I’m on a RB 532, running RouterOS 3.10. I have been experiencing my problem over the past several months, on the past few ROS versions.
After the router being up about 5 days, the load average will slowly start to climb, and then it spikes and hangs the router sometime late in the 6th day or into the 7th day. Sometimes it’s been closer to 8 days, sometimes closer to 6.
Without a PS command, I am unable to tell what is taking the CPU time.
When the load spikes, the router slows down on passing traffic, and will slowly begin to refuse to answer queries from the console, or via winbox. So, I am unable to generate a supout at the time when I need it the most.

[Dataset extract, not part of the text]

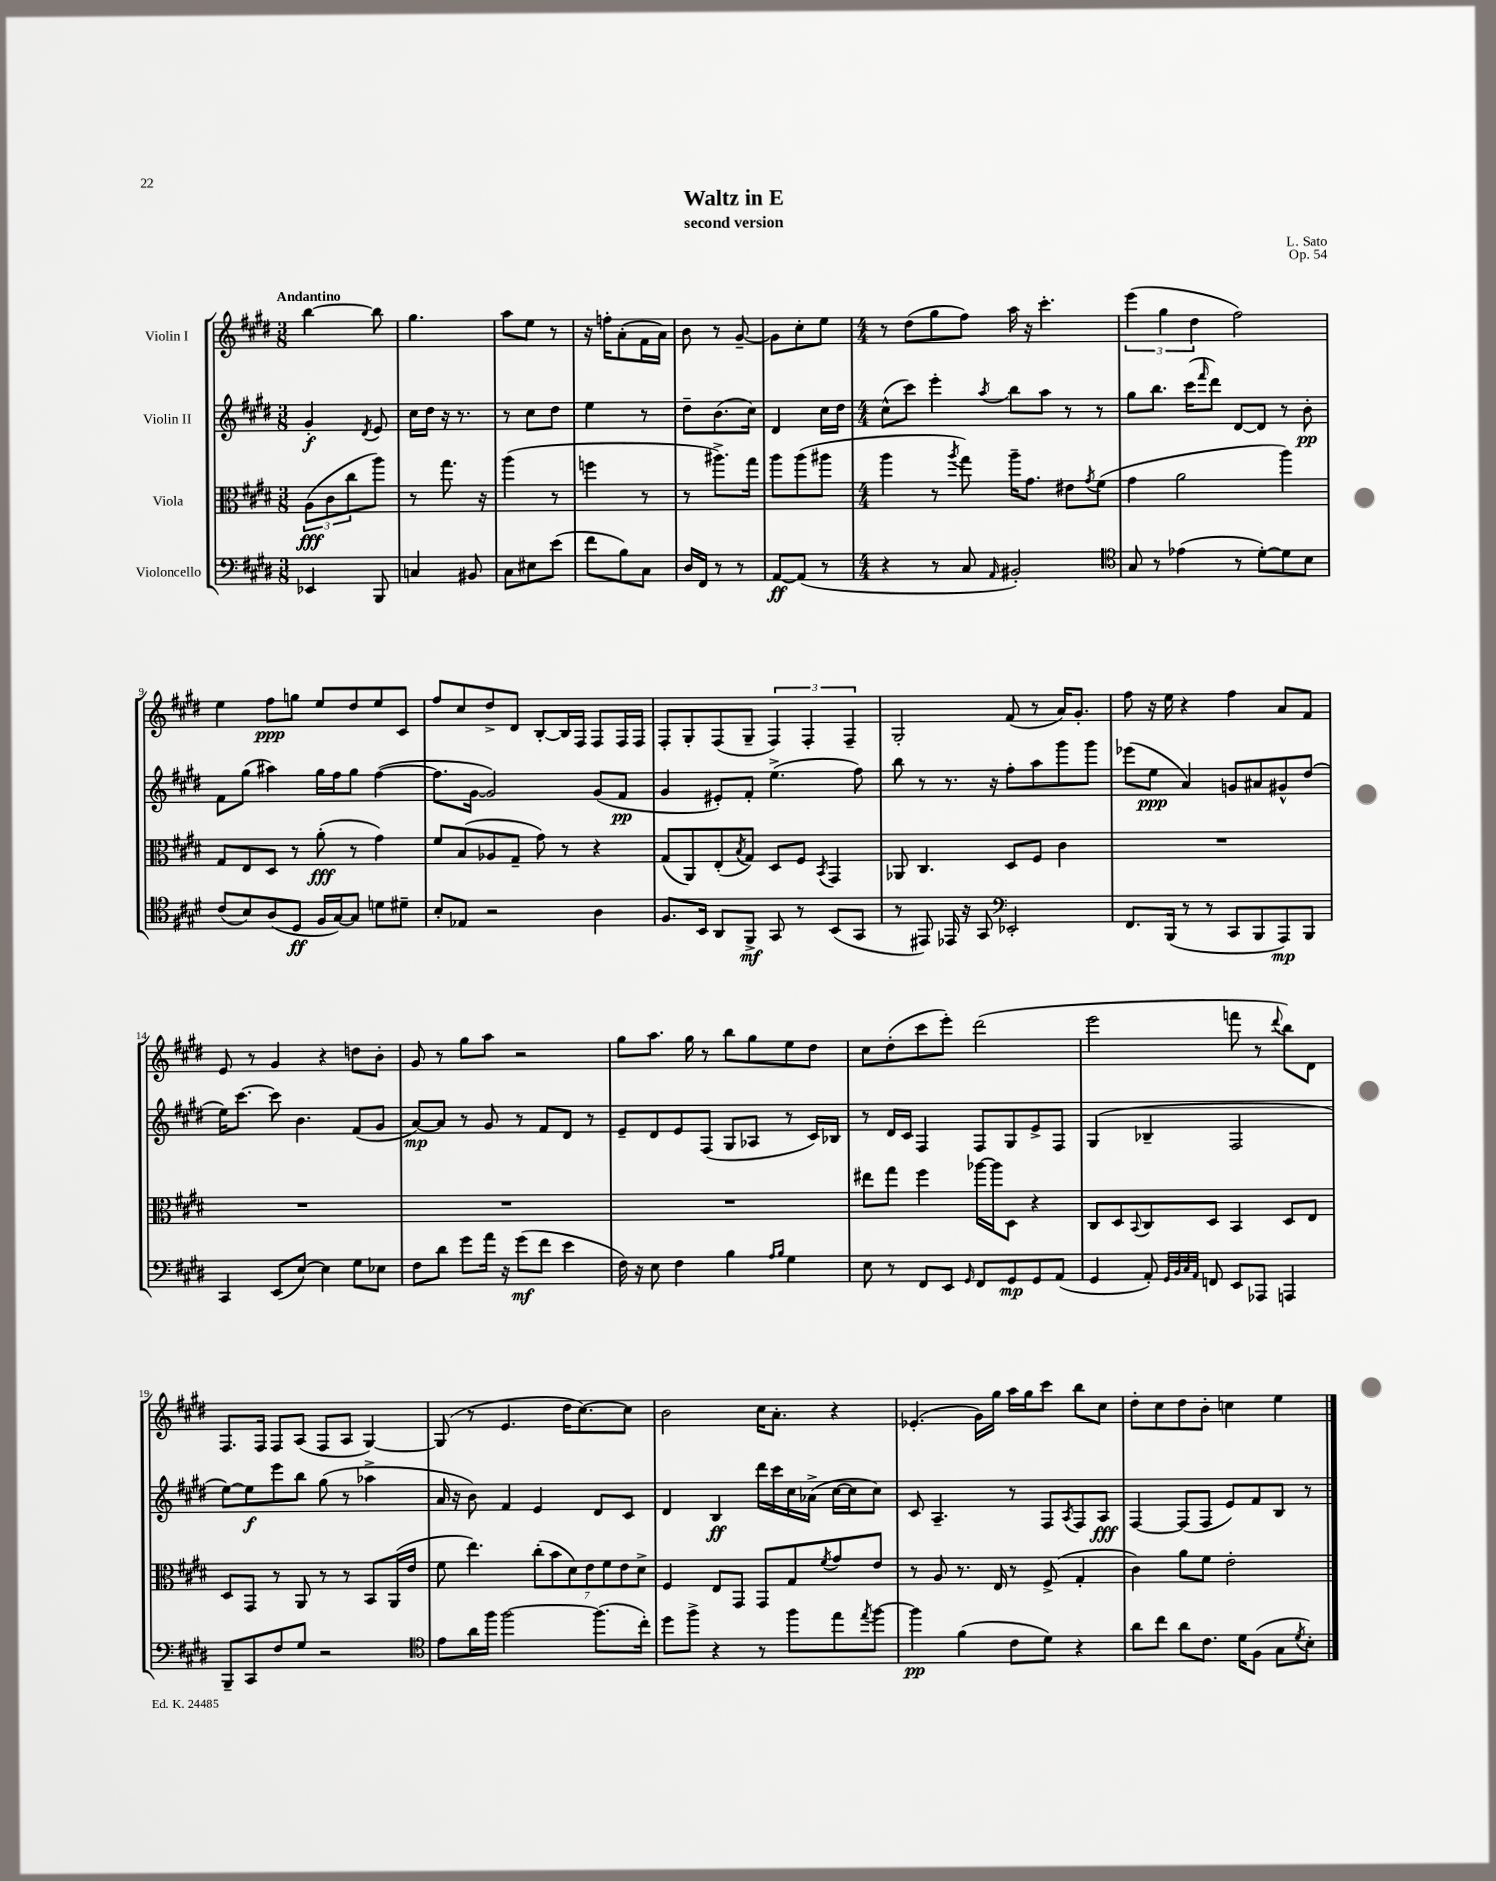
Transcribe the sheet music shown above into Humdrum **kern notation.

I don’t believe I’m doing anything funky in my configuration, and I don’t see any other changes in my traffic graphs to indicate that the router is getting overworked with traffic at these ~6 day points.
Is anyone else experiencing anything similar?
Any ideas on how to generate the supout, if I can’t get the CPUs attention long enough to generate it?? I got close last week, and let the supout generate for 30 minutes, and then the console timed out and kicked me out, and the supout file was not left behind.
I am about two days away from this happening again, so I would appreciate any thoughts before I go thru the next cycle…
Hmmm, current is 2.12, I see now that there is a 2.15 (there wasn’t one, last time i looked)
I will upgrade it now, which will buy me another week.
I checked the changelog for 2.15, but there doesn’t appear to be anything related to my problem. Was there a discussion on this problem somewhere else??
Did you notice progressive memory consumption during period of uptime, not just CPU usage? In my case, there was less and less available RAM to router, and eventually at ~ 20% available memory he starts slowing so u cant even console log in, for that leak made CPU usage to 100% IMHO. I had that experience on one router, upgrade solved problem. Not sure if it is directly related to your problem, for in my case it was RB112. I replied because they use same RB500 packages.
There was indeed progressive memory consumption, but not down enough to the point where it should have been unusable. There is usually 10-12 MB remaining free on my 32 MB RB532.
attaching RRD graphs of the past month, where you can see the trends. The Load Avg ramp-up usually starts 1.5-2 days before I reboot (or, in some cases, power-cycle). You can see it in the graphs.
I’m seeing this on some routers as well. One is an RB232 running a hotspot. I don’t see memory leaking, just the CPU running up to 100%. I’m waiting to see if we see this on other routers not running hotspots.
I do have a PPTP client connected to my RB532 most of the time. But I haven’t correlated that connection being up with the CPU load. I’m not seeing an influx of traffic around my high-load times either.
Okay, here’s another thing to try, but it’s a long-shot. Export your config with an /export file=xxx1 then do a /system reset. Edit the dumped config to just put back what is changed from the default and paste it back in. See if that clears up the problem. The theory here is that something under the covers is whacked due to the 2.9 to 3.0 upgrade. The /system reset should get it all back to known values and then program back only what you need.
Write a script which periodically creates one, maybe every couple of hours, with an initial delay after startup. You can have a startup script which disables the periodic script, and enables another script to start at t+1 hours. This second script will reenable the periodic dump script. This gives you a fairly large window to download the last .out after a reboot. When the router gets to the 100% state, reboot it and copy off the last .out file.